# WHAT IS NEEDED:
Your copy of the data below must be exact and must leave out all pictures.

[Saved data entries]
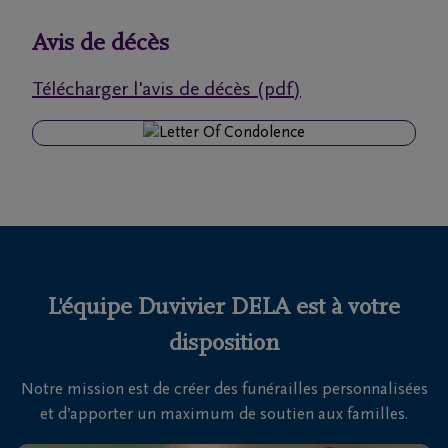
funérailles
Avis de décès
Avis
Télécharger l'avis de décès (pdf)
de
décès
Notre
centre
funéraire
Questions
fréquemment
L'équipe Duvivier DELA est à votre
posées
disposition
Notre mission est de créer des funérailles personnalisées
Nous
et d’apporter un maximum de soutien aux familles.
sommes
là pour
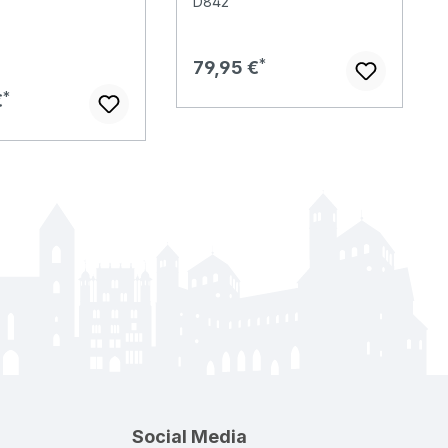
D842
Regulärer Preis:
79,95 €
er Preis:
€
Social Media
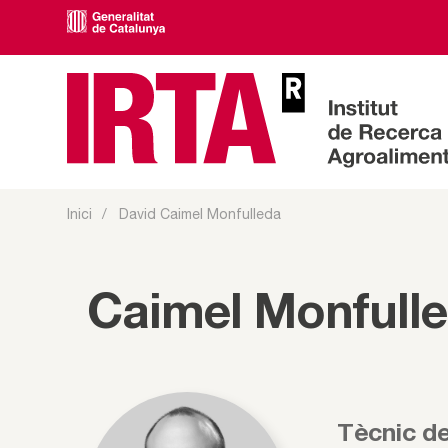
Inici
David Caimel Monfulleda
Caimel Monfulle
Tècnic de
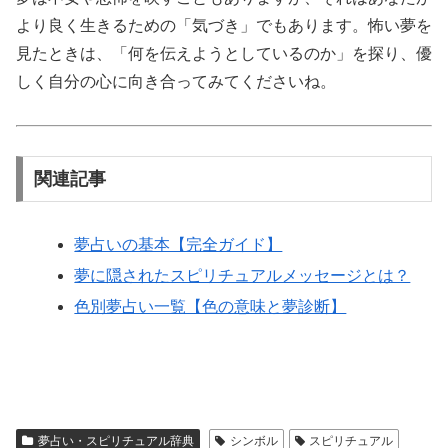
より良く生きるための「気づき」でもあります。怖い夢を
見たときは、「何を伝えようとしているのか」を探り、優
しく自分の心に向き合ってみてくださいね。
関連記事
夢占いの基本【完全ガイド】
夢に隠されたスピリチュアルメッセージとは？
色別夢占い一覧【色の意味と夢診断】
夢占い・スピリチュアル辞典
シンボル
スピリチュアル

# ANSWER AREA:
funérailles
Avis de décès
Avis
Télécharger l'avis de décès (pdf)
de
décès
Notre
centre
funéraire
Questions
fréquemment
L'équipe Duvivier DELA est à votre
posées
disposition
Notre mission est de créer des funérailles personnalisées
Nous
et d’apporter un maximum de soutien aux familles.
sommes
là pour
D842
Regulärer Preis:
79,95 €
er Preis:
€
Social Media
Inici
David Caimel Monfulleda
Caimel Monfulle
Tècnic de
より良く生きるための「気づき」でもあります。怖い夢を
見たときは、「何を伝えようとしているのか」を探り、優
しく自分の心に向き合ってみてくださいね。
関連記事
夢占いの基本【完全ガイド】
夢に隠されたスピリチュアルメッセージとは？
色別夢占い一覧【色の意味と夢診断】
夢占い・スピリチュアル辞典
シンボル
スピリチュアル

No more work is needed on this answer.